I’m running Percona XtraDB Cluster 5.5 with all InnoDB tables.
I need to replicate data from a couple of databases with several hundred table to a separate server (that is not part of the cluster), but only some of the data (related to a particular “user”) along with non-user-specific data.
I don’t think I can use normal master/slave replication for this sort of thing.
I could write a script to go through the different tables and extract the relevant data, but I would like to do this incrementally once per day, so is there a way to find out what rows were modified in the last 24 hours in order to copy the relevant ones?
I could perhaps add triggers to every table, but wouldn’t that cause problems? e.g. performance?

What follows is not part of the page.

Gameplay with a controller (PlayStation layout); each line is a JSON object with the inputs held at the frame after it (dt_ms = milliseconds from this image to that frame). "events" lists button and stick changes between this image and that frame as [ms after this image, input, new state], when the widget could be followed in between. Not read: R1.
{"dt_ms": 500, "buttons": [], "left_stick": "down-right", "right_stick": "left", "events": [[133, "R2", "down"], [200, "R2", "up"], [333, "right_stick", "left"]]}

Yeah this sounds like it will require some sort of custom solution, as it seems more like an ETL task than replication. You could use an after insert trigger on each table to insert into another table and then have your slave only replicate those new tables. That would be the most “automated” way, but having all the triggers and replication filters is not ideal. Triggers do have performance implications, as they require extra processing (and in your case extra inserts), but depending on your work load and hardware, it may not be an issue. Another thing to consider there is that tools like pt-online-schema-change require their own triggers, so if you put triggers on all your base tables, you may hurt yourself in the future when trying to run such tools that want to create their own triggers.

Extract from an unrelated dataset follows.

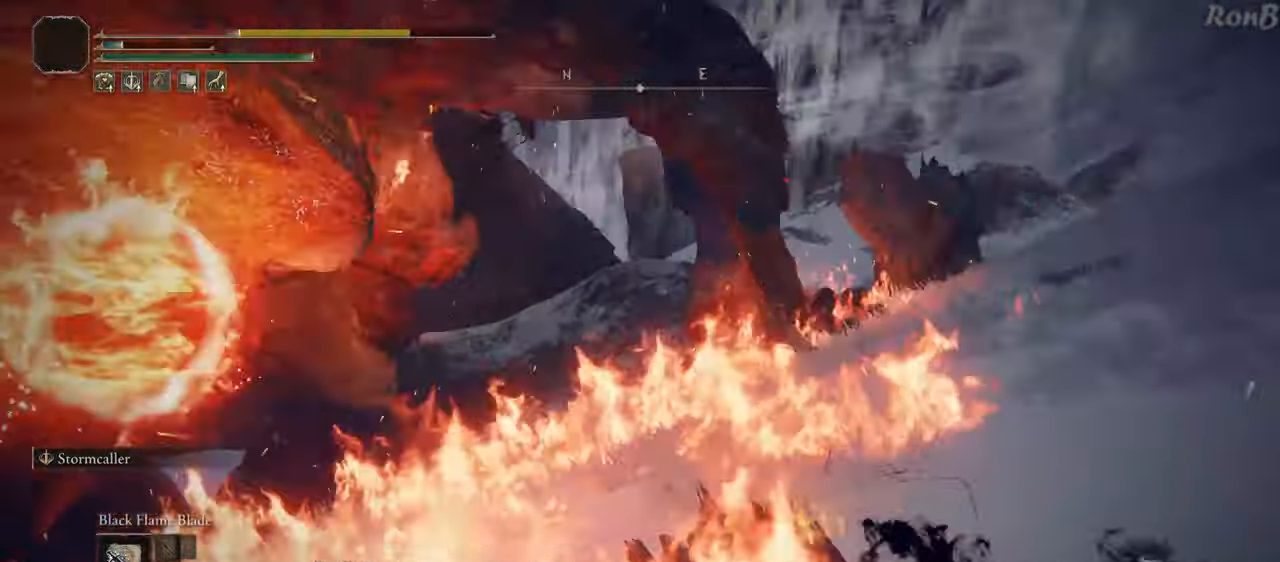
{"dt_ms": 500, "buttons": [], "left_stick": "down-right", "right_stick": "down-left", "events": [[100, "right_stick", "center"], [150, "right_stick", "down-left"]]}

Depending on what you are actually trying to do, some sort of ETL process to extract the data you want and load it into your slave daily might be a better solution. This method would be more straight forward, and would not further complicate your masters schema. To find out what rows were modified, you would need a “last updated” type column. Short of that, you would have no way of knowing what was updated. For new records, you could potentially store the last primary key you copied over, and then start from there on the next run, but that only would work for new records and not old records that may have been updated.